Assets of the 1,000 largest U.S. retirement funds increased to $11.32 trillion in the year ended Sept. 30 at a slower pace — 2.9% — than in 2018 when assets grew by 6.4%, due to the lingering effect of poor market performance in the fourth quarter of 2018.
Over the five years ended Sept. 30, asset growth of the combined defined benefit and defined contribution plans of the 1,000 largest retirement funds was 25%, lagging the 31.8% increase over the same time frame ended Sept. 30, 2018, results of Pensions & Investments' annual survey showed.
Defined benefit plans within the top 1,000 funds were up 2.2% for the year to $7.06 trillion, or 62%, of total universe assets. Defined contribution plan assets were up 4% to $4.26 trillion as of Sept. 30.
Among the 200 largest retirement funds in P&I's universe, growth of DC plan assets continued to outpace that of DB plans in both the one- and five-year periods ended Sept. 30.
Assets managed in DB plans by the top 200 funds totaled $5.59 trillion, up 2.5% for the year and up 17.7% for the five years ended Sept. 30.
In contrast, aggregate assets in the DC plans of top 200 retirement funds increased by 4.6% to $2.58 trillion in the year ended Sept. 30 and by 44.4% over the prior five years.
The vast majority — 166 — of the 200 largest retirement funds in P&I's universe experienced positive asset growth in the year ended Sept. 30, but only 22 saw assets rise at least 10% in the year.

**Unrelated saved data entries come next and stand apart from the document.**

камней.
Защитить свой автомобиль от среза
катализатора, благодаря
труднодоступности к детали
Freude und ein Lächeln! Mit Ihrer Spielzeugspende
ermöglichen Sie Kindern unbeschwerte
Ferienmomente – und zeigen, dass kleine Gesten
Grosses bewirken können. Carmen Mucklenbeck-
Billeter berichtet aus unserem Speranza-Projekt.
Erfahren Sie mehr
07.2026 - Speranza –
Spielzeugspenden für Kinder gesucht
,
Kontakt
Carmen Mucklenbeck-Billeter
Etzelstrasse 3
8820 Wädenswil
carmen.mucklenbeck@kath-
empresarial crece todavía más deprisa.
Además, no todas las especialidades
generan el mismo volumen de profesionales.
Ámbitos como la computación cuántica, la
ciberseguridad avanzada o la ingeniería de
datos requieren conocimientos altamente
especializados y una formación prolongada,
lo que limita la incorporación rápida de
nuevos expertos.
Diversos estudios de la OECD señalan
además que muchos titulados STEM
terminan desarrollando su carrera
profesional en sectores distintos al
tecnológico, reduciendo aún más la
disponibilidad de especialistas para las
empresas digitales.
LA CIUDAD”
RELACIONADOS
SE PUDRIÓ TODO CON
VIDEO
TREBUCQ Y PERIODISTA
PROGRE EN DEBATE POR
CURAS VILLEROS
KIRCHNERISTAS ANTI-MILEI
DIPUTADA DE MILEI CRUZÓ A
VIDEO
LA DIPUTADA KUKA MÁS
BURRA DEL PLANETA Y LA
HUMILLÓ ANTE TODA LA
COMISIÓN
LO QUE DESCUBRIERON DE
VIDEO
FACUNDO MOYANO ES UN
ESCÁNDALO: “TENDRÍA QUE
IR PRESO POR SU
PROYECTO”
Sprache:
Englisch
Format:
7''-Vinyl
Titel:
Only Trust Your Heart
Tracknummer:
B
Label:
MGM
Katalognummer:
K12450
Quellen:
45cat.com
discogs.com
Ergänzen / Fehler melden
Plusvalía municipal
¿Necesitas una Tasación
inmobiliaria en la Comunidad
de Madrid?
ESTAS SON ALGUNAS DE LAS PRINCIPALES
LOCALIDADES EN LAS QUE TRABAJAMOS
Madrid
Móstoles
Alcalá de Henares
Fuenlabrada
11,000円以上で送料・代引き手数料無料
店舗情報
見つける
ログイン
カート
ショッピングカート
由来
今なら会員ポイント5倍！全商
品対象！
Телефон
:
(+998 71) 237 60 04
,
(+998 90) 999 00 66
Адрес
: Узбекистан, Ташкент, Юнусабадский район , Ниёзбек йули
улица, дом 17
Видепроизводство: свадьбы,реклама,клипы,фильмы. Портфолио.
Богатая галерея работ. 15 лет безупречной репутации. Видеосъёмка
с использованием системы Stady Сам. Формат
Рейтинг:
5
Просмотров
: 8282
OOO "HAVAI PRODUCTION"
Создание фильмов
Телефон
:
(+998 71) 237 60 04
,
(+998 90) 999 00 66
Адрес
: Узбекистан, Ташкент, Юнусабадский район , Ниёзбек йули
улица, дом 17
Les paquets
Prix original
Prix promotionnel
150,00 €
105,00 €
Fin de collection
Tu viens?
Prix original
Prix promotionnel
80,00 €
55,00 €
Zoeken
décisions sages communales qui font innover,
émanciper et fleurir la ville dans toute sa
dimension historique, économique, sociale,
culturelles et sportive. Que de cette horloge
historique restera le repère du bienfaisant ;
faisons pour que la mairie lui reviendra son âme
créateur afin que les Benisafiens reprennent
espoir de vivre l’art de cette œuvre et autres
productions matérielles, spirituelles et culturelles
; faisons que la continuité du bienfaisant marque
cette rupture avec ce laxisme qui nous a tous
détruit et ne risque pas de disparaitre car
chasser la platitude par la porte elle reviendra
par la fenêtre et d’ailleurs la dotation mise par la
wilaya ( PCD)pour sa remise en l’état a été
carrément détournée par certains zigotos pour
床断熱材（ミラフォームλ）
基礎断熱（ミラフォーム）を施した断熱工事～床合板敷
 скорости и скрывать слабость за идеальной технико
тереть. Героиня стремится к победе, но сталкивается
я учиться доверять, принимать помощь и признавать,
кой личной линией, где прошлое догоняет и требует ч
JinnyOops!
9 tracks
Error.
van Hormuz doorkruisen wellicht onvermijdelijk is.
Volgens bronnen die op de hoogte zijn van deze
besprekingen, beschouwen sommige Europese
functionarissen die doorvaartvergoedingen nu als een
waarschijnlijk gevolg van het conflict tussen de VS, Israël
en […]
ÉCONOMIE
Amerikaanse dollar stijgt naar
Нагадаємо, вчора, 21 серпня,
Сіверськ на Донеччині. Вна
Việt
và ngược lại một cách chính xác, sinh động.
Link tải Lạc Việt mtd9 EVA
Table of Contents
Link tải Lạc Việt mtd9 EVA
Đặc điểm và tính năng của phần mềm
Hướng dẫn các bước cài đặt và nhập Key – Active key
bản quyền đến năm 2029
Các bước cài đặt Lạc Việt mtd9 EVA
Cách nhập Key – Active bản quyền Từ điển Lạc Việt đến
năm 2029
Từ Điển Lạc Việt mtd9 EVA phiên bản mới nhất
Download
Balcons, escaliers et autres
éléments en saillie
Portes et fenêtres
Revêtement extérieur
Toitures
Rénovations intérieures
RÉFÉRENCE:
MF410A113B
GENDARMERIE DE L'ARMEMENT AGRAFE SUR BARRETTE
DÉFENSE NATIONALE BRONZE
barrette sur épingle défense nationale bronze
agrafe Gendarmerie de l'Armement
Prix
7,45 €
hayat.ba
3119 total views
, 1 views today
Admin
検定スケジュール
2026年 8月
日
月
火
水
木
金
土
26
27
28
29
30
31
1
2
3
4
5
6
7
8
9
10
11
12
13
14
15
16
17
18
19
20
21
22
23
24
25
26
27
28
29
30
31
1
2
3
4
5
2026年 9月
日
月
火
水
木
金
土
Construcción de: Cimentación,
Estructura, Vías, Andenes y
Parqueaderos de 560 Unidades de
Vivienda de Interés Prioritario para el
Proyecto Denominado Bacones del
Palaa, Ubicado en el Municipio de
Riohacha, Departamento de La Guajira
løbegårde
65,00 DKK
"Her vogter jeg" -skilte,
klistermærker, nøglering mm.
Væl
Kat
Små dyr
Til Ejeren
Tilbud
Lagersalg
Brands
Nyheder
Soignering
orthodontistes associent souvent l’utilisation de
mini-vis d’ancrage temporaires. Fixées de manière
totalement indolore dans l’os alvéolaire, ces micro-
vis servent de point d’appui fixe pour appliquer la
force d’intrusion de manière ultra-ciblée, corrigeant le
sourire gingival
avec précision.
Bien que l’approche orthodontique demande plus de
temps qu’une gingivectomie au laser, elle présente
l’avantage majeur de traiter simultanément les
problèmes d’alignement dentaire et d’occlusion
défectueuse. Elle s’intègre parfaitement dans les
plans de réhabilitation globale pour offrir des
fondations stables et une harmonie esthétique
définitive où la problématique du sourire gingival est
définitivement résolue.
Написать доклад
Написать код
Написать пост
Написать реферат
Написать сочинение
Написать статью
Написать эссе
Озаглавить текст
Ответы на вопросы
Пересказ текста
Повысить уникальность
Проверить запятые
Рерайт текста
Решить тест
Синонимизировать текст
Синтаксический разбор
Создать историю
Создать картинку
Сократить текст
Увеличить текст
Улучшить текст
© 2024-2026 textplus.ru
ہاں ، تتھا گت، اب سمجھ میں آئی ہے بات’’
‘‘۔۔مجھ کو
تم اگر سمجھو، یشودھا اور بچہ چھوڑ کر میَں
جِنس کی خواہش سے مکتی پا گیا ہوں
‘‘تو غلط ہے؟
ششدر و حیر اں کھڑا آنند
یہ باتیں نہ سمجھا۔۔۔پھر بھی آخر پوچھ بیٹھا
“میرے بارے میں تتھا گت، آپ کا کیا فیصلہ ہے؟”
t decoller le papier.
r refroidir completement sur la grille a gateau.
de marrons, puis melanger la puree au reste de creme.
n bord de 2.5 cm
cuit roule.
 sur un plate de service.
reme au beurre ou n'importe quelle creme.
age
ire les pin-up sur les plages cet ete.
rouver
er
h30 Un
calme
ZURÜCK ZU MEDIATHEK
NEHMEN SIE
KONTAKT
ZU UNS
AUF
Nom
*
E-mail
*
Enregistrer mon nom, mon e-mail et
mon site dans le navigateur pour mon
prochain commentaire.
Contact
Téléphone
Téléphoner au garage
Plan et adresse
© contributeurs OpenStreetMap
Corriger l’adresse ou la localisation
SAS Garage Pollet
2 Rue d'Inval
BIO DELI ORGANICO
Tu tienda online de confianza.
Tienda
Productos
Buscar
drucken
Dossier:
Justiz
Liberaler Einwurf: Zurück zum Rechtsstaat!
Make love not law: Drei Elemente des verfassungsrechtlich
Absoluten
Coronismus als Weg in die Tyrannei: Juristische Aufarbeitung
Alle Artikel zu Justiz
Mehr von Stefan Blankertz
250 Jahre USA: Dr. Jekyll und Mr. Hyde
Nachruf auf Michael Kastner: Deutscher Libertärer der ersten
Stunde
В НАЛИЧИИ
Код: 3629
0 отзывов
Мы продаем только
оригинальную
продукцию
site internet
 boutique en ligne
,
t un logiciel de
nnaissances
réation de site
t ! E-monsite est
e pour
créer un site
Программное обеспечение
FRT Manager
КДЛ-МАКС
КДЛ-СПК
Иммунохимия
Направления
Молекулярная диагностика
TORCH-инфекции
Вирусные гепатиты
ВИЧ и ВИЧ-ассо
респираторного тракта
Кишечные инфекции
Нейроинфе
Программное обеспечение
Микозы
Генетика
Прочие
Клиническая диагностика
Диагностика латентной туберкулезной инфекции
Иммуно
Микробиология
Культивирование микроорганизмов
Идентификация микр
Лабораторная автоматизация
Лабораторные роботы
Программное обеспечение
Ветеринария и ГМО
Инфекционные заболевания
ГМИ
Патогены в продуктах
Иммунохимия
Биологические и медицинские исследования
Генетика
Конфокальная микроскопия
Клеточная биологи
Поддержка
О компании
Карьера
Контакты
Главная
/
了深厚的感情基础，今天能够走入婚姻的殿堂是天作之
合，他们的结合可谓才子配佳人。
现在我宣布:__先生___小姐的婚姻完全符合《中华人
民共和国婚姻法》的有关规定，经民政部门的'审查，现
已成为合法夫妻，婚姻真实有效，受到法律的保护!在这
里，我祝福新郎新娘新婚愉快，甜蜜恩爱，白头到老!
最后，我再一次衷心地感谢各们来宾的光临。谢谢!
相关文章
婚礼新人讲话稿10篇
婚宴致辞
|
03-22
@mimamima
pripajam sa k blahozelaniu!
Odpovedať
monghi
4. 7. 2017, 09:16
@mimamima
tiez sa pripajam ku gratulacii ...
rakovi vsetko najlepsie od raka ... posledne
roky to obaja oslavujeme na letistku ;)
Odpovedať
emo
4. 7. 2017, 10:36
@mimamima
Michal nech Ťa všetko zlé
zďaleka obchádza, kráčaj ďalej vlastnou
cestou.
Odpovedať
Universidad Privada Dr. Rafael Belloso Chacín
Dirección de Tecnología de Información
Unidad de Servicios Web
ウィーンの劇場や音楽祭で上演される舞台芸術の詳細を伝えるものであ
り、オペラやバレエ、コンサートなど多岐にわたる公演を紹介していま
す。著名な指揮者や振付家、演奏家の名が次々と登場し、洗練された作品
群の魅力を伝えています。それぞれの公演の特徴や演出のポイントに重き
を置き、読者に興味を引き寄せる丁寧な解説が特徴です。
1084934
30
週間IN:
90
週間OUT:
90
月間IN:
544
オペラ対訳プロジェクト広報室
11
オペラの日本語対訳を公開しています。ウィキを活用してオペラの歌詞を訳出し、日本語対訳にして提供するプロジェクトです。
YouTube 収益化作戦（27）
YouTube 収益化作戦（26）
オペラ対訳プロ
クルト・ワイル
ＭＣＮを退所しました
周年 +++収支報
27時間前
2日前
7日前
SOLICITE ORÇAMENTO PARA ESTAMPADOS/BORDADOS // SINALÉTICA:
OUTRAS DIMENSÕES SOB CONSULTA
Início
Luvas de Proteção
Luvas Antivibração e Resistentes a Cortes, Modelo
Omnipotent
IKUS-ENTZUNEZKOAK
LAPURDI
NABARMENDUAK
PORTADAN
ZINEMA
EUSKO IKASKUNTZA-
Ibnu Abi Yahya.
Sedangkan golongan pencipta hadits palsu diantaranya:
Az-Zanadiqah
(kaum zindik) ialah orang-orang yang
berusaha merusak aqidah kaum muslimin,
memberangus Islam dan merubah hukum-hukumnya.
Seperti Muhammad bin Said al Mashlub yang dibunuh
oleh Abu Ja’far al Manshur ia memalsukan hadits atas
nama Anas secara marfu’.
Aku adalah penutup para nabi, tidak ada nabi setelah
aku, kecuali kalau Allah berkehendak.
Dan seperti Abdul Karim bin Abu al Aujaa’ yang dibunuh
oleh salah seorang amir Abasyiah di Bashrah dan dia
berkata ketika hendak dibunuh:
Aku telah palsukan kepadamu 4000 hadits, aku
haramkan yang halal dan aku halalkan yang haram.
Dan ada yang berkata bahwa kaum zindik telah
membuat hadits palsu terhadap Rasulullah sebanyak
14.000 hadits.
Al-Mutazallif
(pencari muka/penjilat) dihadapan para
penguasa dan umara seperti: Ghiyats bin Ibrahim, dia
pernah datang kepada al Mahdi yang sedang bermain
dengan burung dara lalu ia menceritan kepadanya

The pace of growth slowed for both DB and DC plans in P&I's top 200 universe compared to prior years.
As of Sept. 30, 2018, assets of the top 200 DB plans rose 4.4% compared to the previous year and were up 22.4% over the previous five years. Assets managed in top 200 DC plans increased 10.7% in the year ended Sept. 30, 2018, and 53.5% over the five-year period.
Lower aggregate growth rates among the largest U.S. retirement funds were largely performance-related, thanks to sharp market declines in fourth quarter 2018, when the S&P 500 index fell 13.5%, one of the worst declines since the financial crisis, sources said.